Compared with HDs, there was extensive hepatocyte necrosis, immune cell infiltration, and ductular reaction in patients with ACLF. In patients, the liver suffered severe hypoxia, as evidenced by increased expression of hypoxia-inducible factor-1α. Swollen mitochondria and cristae were observed in the liver of patients. The number, length, width, and area of mitochondria were adaptively increased in hepatocytes. Targeted metabolomics analysis revealed that mitochondrial oxidative phosphorylation decreased, while anaerobic glycolysis was enhanced in patients with HBV-ACLF. These findings suggested that, to a greater extent, hepa-tocytes used the extra-mitochondrial glycolytic pathway as an energy source. Patients with HBV-ACLF had elevated levels of chemokine C-C motif ligand 2 in the liver homogenate, which stimulates peripheral monocyte infiltration into the liver. Characterization and functional analysis of macrophage subsets revealed that patients with ACLF had a high abundance of CD68+ HLA-DR+ macrophages and elevated levels of both interleukin-1β and transforming growth factor-β1 in their livers. The abundance of CD206+ CD163+ macrophages and expression of interleukin-10 decreased. The correlation analysis revealed that hepatic organic acid metabolites were closely associated with macrophage-derived cytokines/chemokines.


The results indicated that bioenergetic alteration driven by hypoxia and mitochondrial dysfunction affects hepatic immune and metabolic remodeling, leading to advanced HBV-ACLF. These findings highlight a new therapeutic target for improving the treatment of HBV-ACLF.
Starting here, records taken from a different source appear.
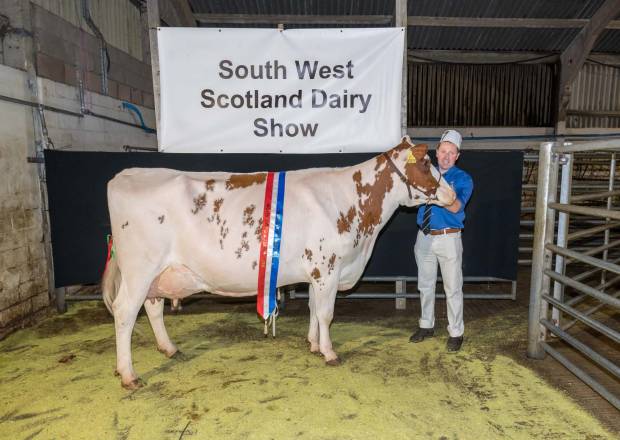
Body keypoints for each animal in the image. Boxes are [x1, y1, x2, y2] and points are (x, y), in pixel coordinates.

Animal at [103, 138, 456, 388]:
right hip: (139, 268)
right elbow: (326, 313)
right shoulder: (328, 267)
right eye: (427, 163)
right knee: (124, 313)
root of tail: (127, 174)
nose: (452, 195)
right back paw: (128, 374)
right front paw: (329, 353)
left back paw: (169, 348)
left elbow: (313, 309)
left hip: (159, 273)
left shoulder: (317, 271)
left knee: (153, 308)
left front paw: (313, 344)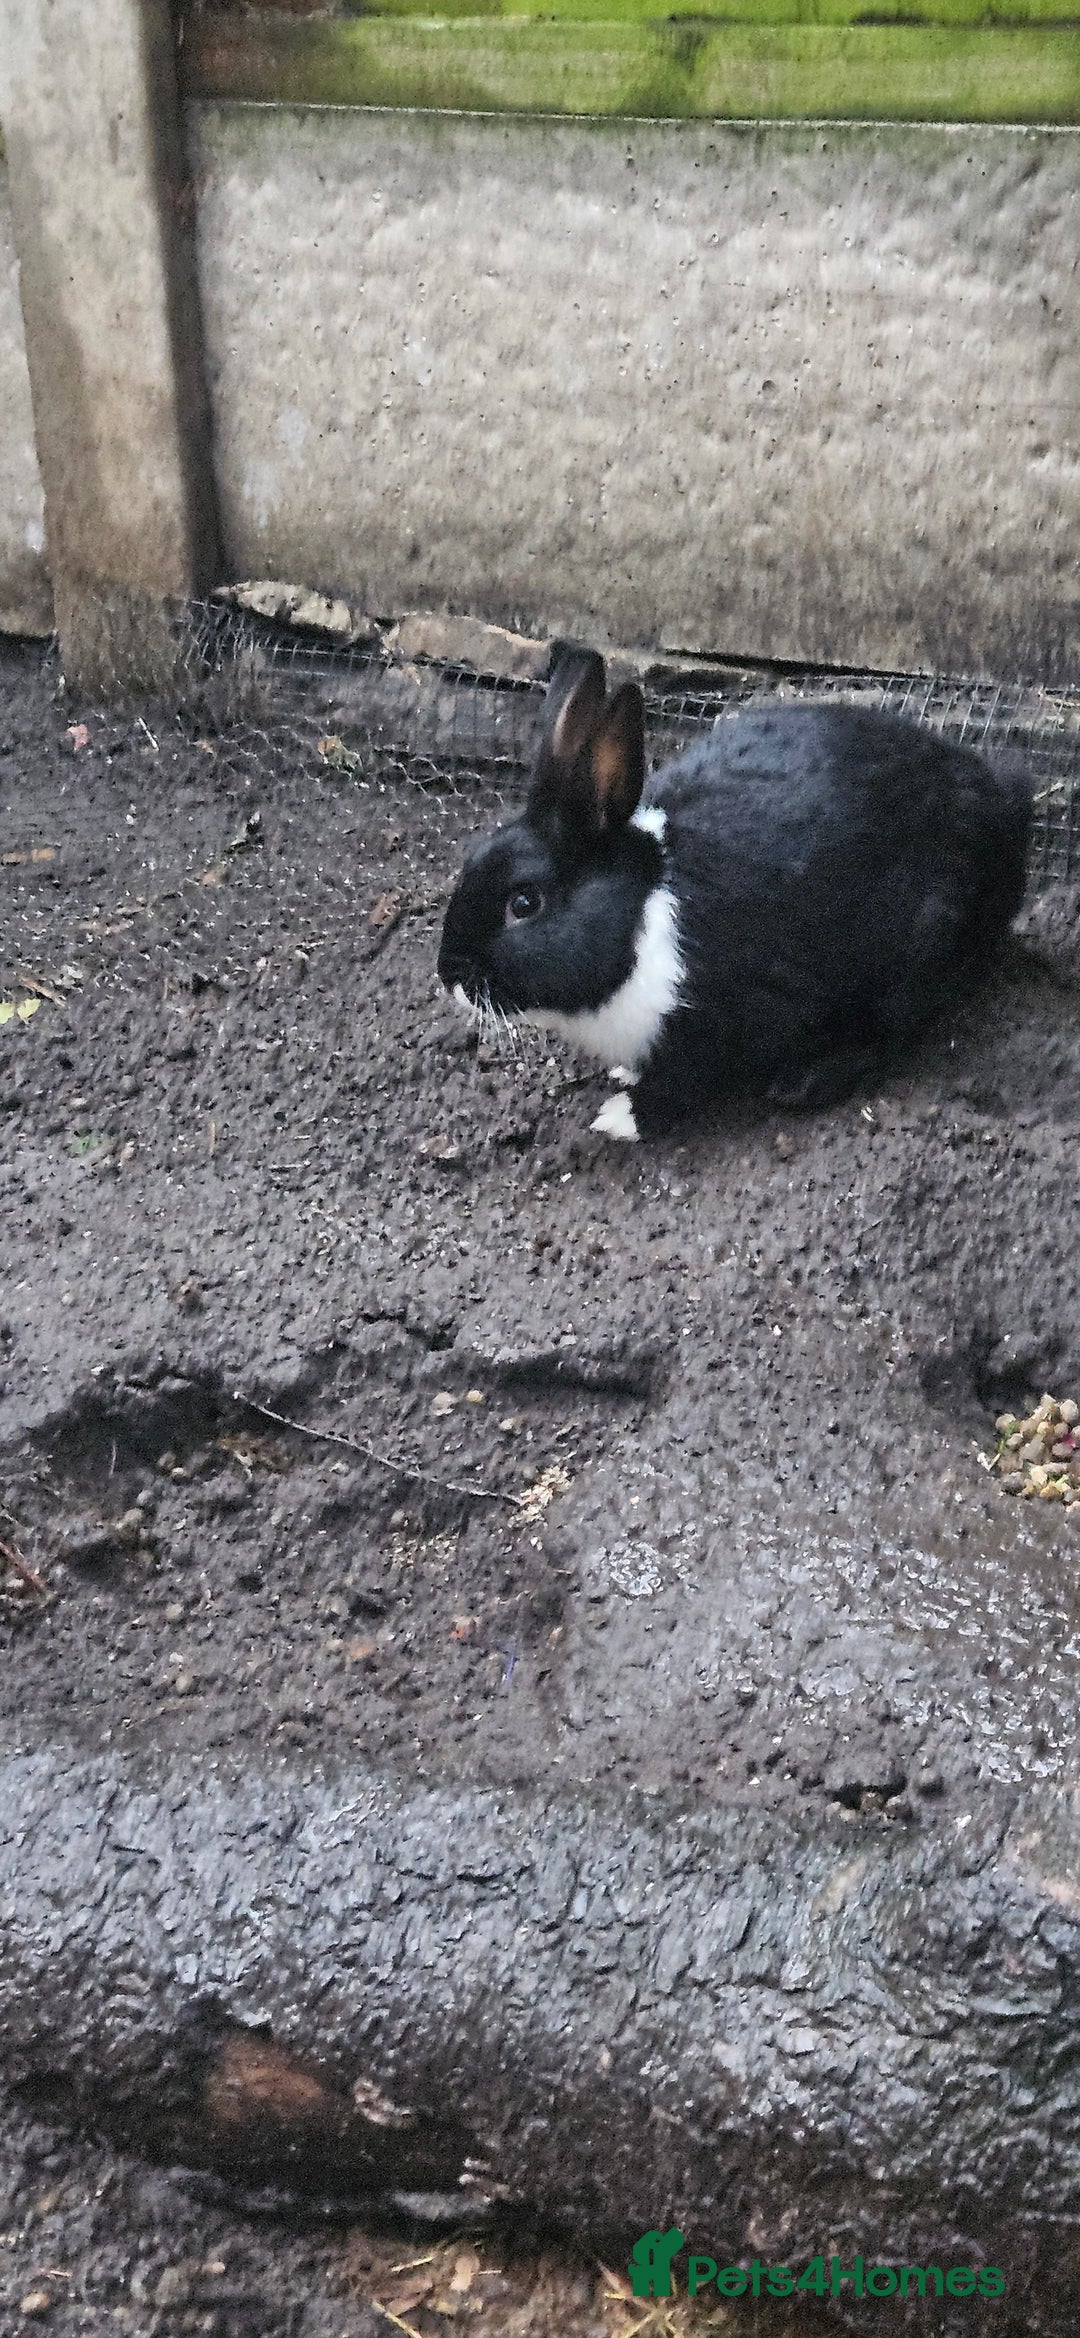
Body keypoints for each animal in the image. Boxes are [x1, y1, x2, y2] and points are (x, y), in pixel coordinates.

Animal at [437, 646, 1032, 1140]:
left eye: (524, 904)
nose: (449, 976)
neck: (638, 914)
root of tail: (1006, 813)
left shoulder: (719, 1027)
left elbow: (683, 1085)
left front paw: (620, 1117)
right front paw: (624, 1073)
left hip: (921, 947)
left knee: (894, 1030)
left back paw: (804, 1082)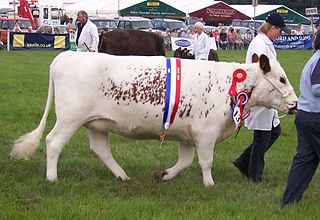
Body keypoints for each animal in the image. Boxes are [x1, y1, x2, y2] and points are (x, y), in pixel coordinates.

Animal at [11, 51, 298, 186]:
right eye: (282, 79)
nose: (295, 103)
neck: (229, 85)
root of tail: (67, 55)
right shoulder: (206, 132)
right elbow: (206, 161)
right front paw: (209, 184)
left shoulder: (187, 134)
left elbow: (185, 161)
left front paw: (164, 175)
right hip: (70, 118)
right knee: (54, 142)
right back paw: (52, 178)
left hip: (97, 123)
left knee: (100, 149)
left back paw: (122, 176)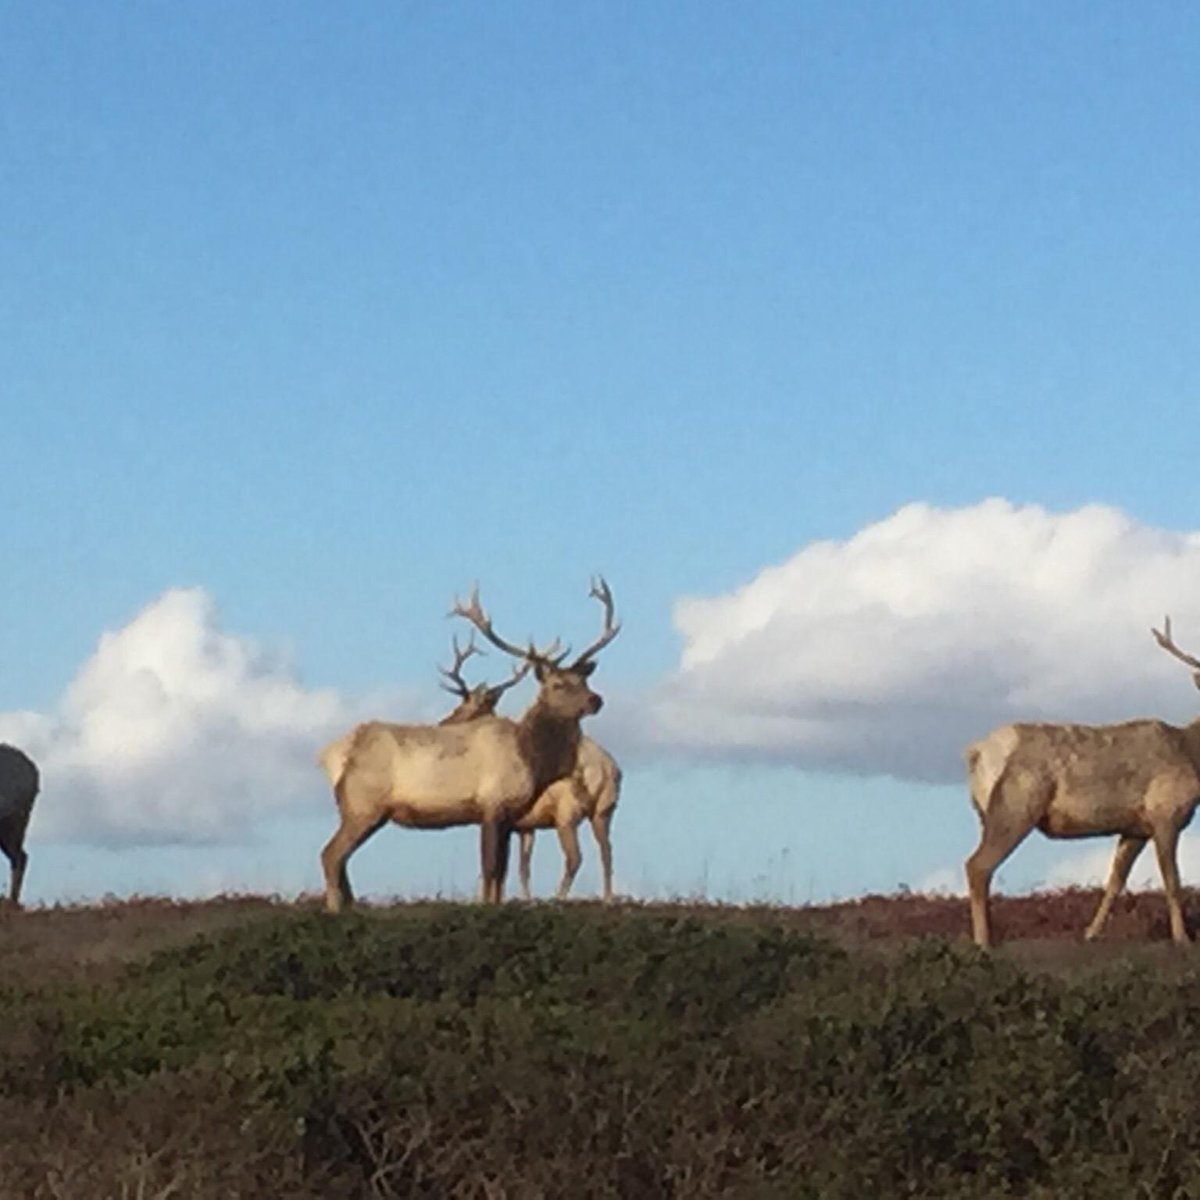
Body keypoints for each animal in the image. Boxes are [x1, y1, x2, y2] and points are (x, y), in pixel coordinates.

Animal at [319, 578, 619, 907]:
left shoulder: (511, 818)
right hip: (362, 804)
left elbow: (501, 874)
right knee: (331, 855)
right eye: (558, 685)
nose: (596, 700)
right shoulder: (492, 805)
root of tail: (334, 755)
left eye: (584, 681)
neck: (532, 759)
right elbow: (489, 869)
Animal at [960, 619, 1200, 945]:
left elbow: (1115, 881)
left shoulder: (1135, 827)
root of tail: (976, 753)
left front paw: (1090, 932)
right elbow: (1173, 881)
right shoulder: (1165, 813)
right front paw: (1182, 938)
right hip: (1015, 804)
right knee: (978, 865)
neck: (1191, 753)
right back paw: (983, 942)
Keywords: Acute-on-chronic liver failure, Hypoxia-inducible factor-1α, Mitochondria, Metabolic phenotype, Immune cells

Core Tip: Our data were obtained from liver of patients with hepatitis B virus (HBV)-related acute-on-chronic liver failure (ACLF), whose mitochondrial function, metabolites, and immune microenvironment were less susceptible to any confounding factors caused by other failing organs. Widely infiltrating macrophages were originated from peripheral circulating monocytes in the liver of patients with HBV-ACLF. Mitochondrial oxidative phosphorylation was decreased, and anaerobic glycolysis was enhanced in patients with HBV-ACLF. Liver of patients made greater use of the extra-mitochondrial glycolytic pathway for providing energy. Bioenergetic alteration driven by hypoxia and mitochondrial dysfunction contribute to hepatic immune and metabolic remodeling, may leading to organ failure and poor clinical prognosis in patients with advanced HBV-ACLF.